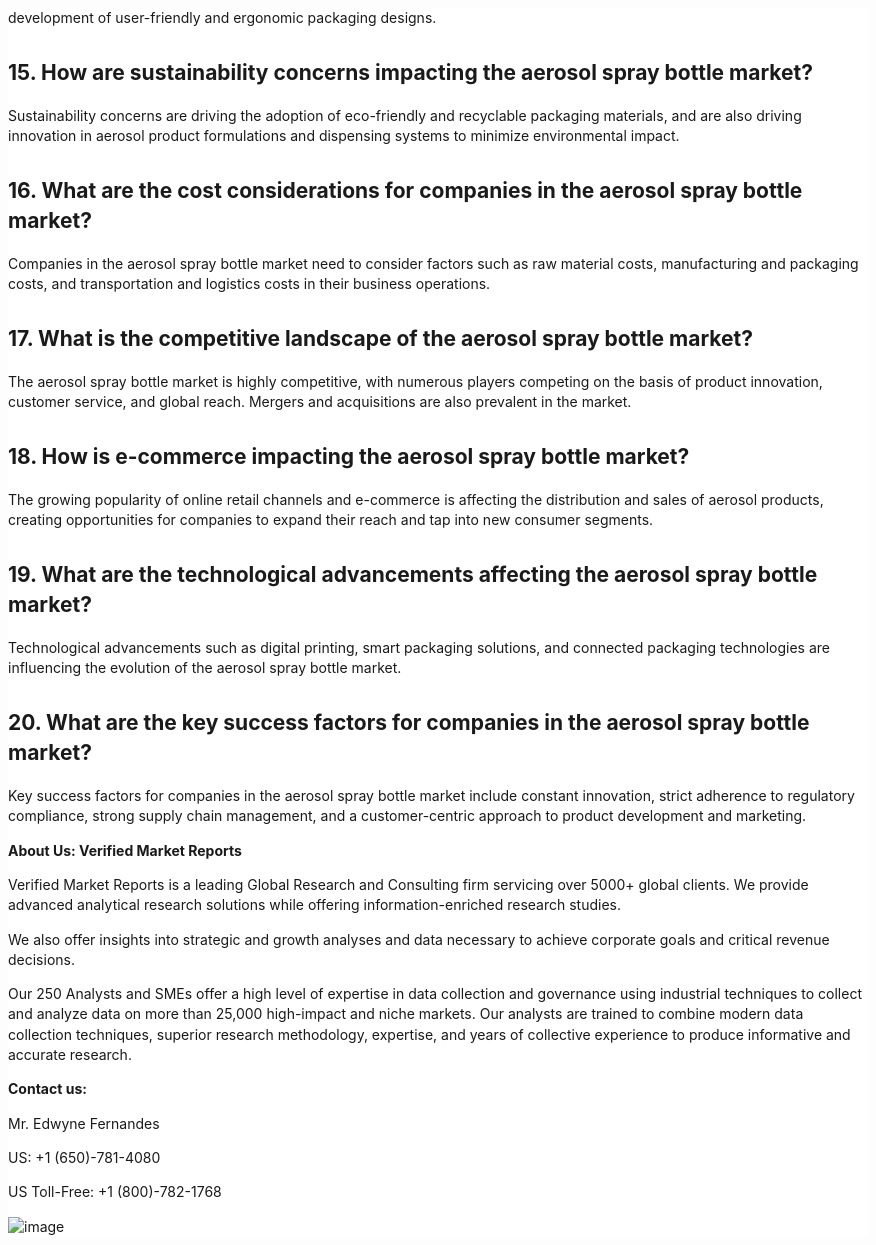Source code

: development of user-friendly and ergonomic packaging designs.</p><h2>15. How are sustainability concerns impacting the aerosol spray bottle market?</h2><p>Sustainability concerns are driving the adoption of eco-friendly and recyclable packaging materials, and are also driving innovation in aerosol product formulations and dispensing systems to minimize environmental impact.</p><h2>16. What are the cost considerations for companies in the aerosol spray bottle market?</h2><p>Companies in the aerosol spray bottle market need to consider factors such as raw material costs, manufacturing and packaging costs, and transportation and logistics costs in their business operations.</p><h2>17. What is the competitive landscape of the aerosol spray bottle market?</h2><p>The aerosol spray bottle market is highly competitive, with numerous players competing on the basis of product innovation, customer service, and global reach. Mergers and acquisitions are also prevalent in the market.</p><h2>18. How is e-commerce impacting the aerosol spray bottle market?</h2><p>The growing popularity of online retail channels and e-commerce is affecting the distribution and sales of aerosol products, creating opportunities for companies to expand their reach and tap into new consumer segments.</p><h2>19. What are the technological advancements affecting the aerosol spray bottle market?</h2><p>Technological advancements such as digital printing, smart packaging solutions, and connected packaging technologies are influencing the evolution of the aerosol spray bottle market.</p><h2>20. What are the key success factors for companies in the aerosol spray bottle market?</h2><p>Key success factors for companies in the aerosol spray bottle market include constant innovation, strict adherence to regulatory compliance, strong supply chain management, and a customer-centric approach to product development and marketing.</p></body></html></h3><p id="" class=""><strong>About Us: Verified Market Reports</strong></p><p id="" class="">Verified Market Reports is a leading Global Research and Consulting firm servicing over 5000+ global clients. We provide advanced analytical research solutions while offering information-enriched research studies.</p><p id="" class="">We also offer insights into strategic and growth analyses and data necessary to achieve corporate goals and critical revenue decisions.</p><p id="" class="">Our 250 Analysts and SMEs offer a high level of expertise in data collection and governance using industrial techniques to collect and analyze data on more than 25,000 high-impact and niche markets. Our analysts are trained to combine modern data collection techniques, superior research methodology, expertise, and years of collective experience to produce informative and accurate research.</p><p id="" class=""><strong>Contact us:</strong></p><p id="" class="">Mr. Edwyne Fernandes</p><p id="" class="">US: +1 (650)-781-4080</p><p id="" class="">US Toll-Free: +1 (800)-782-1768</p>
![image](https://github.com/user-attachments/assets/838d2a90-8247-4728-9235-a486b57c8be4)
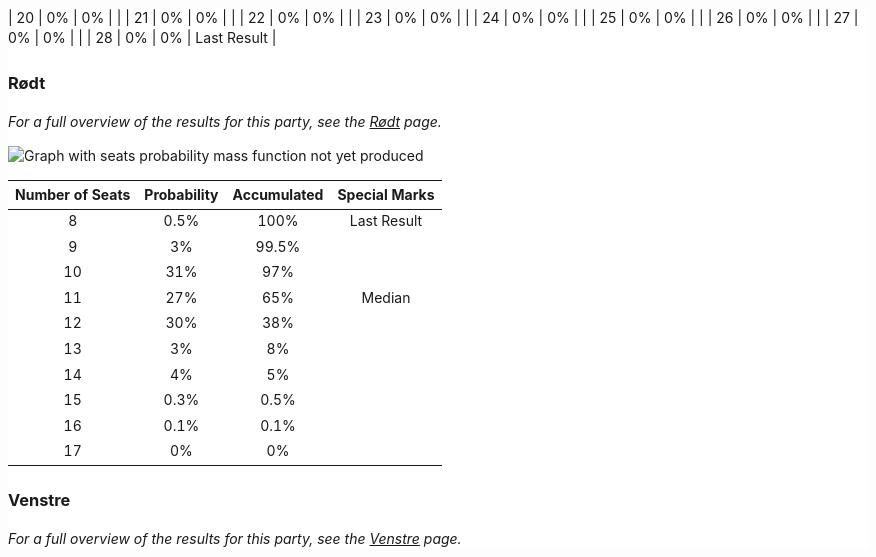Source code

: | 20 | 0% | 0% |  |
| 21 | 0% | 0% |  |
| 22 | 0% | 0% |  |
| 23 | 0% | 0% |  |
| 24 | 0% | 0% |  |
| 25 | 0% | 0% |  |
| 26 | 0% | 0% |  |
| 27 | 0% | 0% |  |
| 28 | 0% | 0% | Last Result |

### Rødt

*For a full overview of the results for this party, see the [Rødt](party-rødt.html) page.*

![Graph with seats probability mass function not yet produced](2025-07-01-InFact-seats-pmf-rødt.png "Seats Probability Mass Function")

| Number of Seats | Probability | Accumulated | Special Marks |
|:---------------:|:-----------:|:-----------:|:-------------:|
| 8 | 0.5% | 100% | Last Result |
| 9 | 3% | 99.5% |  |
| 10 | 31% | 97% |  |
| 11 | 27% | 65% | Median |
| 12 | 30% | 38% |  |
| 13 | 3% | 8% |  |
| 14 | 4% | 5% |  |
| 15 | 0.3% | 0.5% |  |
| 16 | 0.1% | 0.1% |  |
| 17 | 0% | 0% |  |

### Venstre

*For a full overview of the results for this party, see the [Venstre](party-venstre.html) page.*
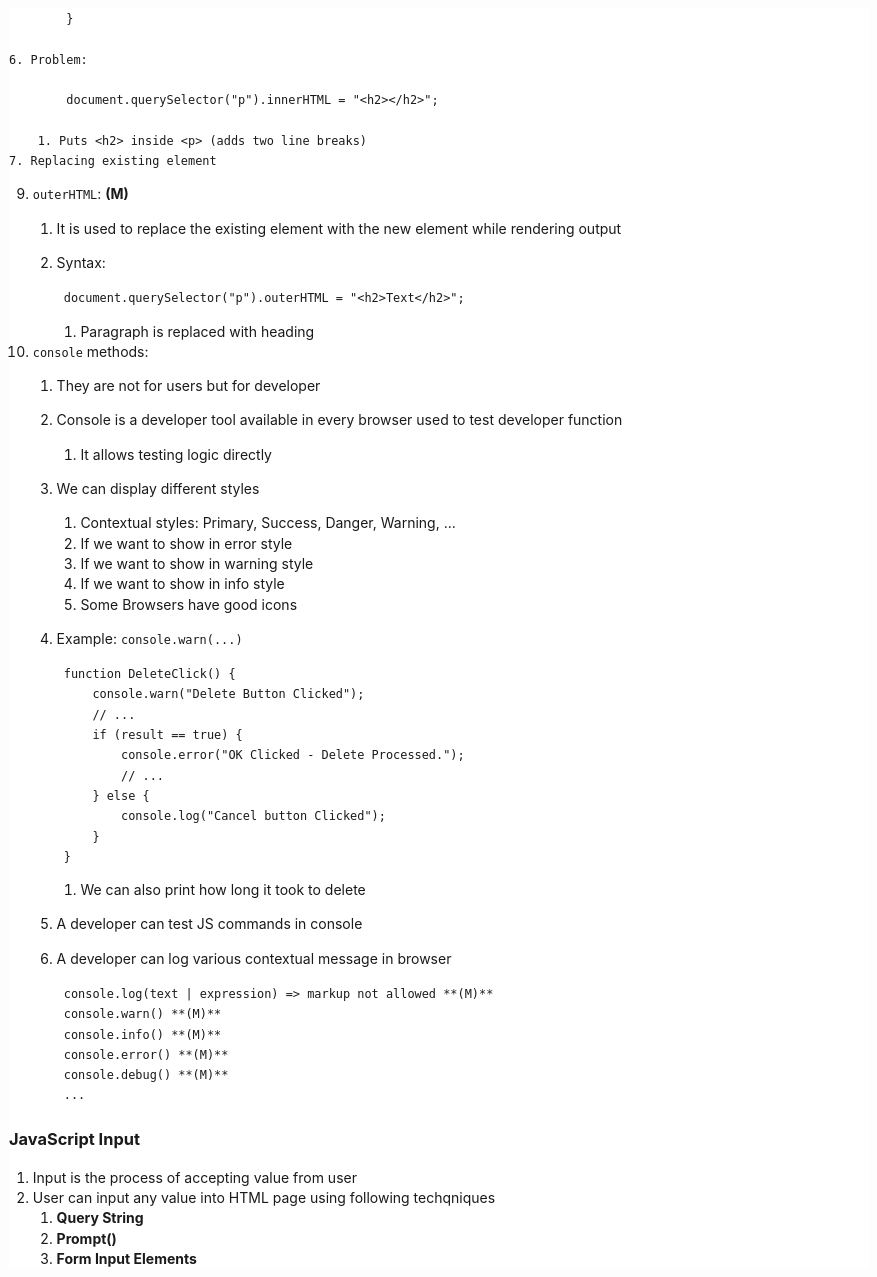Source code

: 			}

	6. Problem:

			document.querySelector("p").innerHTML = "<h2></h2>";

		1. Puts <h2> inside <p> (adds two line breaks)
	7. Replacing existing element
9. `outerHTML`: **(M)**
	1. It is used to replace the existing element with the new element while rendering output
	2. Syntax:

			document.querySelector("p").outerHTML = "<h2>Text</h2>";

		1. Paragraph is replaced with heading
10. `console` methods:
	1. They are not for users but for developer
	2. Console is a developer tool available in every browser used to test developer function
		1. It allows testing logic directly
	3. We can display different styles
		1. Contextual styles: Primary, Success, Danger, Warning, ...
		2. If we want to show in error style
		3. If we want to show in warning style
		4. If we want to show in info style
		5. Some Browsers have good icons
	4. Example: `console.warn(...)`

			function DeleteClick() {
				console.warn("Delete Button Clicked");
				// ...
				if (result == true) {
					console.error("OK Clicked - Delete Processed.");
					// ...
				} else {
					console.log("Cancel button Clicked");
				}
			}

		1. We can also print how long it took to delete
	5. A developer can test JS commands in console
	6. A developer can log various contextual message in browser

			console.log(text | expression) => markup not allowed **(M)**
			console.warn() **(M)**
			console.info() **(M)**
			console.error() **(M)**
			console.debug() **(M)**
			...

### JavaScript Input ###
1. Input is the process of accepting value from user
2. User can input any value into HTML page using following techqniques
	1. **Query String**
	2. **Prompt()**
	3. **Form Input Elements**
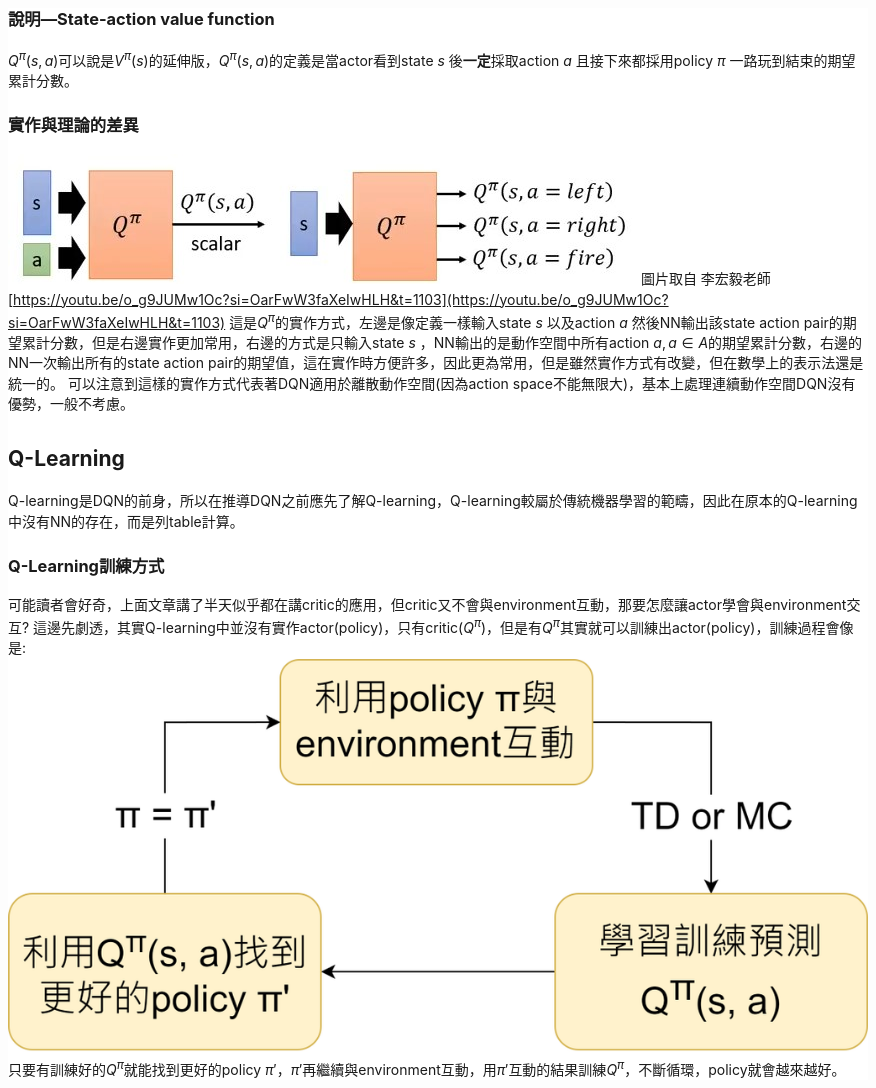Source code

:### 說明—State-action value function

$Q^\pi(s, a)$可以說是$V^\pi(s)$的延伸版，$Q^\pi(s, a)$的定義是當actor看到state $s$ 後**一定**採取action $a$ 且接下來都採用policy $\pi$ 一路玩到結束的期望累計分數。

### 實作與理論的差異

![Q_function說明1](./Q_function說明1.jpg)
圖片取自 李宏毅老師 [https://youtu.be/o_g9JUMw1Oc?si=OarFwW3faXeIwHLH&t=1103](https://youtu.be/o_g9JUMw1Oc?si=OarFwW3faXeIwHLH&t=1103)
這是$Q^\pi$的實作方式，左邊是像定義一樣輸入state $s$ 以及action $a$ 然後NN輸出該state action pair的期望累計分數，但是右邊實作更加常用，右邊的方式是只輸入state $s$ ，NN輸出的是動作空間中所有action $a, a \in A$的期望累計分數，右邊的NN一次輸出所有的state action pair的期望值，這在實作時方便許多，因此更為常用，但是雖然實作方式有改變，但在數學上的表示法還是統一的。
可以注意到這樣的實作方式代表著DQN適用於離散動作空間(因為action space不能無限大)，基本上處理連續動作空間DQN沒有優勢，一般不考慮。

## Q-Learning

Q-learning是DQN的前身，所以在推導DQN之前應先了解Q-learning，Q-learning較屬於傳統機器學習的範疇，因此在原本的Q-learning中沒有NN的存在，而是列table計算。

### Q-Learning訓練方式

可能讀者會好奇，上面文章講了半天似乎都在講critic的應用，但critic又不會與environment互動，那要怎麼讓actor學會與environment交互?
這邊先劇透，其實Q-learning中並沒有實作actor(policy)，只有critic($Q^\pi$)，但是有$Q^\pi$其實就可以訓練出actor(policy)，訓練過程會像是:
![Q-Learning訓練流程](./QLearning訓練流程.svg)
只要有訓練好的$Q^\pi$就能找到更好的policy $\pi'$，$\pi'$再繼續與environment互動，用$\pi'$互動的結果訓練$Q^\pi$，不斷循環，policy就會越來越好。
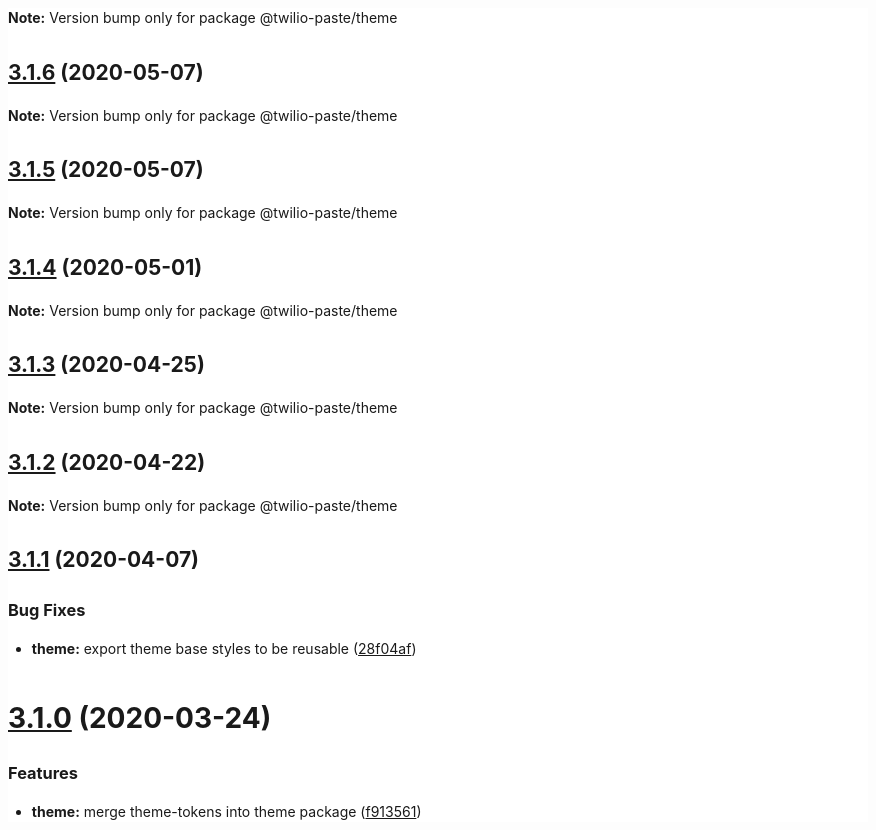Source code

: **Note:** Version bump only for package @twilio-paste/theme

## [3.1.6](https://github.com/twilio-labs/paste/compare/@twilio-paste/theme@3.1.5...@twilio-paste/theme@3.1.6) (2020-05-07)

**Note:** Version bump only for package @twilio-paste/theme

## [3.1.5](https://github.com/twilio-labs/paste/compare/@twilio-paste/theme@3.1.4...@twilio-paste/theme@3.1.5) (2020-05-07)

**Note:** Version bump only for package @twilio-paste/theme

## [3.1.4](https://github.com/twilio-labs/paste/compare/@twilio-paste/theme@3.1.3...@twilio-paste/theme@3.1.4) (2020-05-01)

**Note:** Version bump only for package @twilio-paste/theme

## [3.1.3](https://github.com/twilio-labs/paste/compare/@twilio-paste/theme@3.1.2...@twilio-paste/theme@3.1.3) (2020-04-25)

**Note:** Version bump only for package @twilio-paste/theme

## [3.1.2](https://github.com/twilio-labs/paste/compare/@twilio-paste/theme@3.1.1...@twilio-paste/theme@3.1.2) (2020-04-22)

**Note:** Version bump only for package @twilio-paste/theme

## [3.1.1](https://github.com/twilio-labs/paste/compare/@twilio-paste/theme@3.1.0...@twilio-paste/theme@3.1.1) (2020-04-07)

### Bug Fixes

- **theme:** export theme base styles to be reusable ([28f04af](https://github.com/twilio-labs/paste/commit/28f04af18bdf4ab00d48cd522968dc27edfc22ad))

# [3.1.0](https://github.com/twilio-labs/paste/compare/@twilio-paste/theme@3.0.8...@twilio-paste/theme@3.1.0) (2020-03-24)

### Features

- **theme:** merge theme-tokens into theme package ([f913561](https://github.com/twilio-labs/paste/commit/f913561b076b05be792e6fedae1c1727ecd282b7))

= = = = =

- _TASK_
Convert the lines of the data above, starting at the line that contains "### JavaScript Input ###" and ending at the line that contains "### 實作與理論的差異", into a JSON list of strings with one string per line. Leave out blank lines and pictures.

- _SOLVED PROBLEM_
[
  "### JavaScript Input ###",
  "1. Input is the process of accepting value from user",
  "2. User can input any value into HTML page using following techqniques",
  "\t1. **Query String**",
  "\t2. **Prompt()**",
  "\t3. **Form Input Elements**",
  "Source code",
  ":### 說明—State-action value function",
  "$Q^\\pi(s, a)$可以說是$V^\\pi(s)$的延伸版，$Q^\\pi(s, a)$的定義是當actor看到state $s$ 後**一定**採取action $a$ 且接下來都採用policy $\\pi$ 一路玩到結束的期望累計分數。",
  "### 實作與理論的差異"
]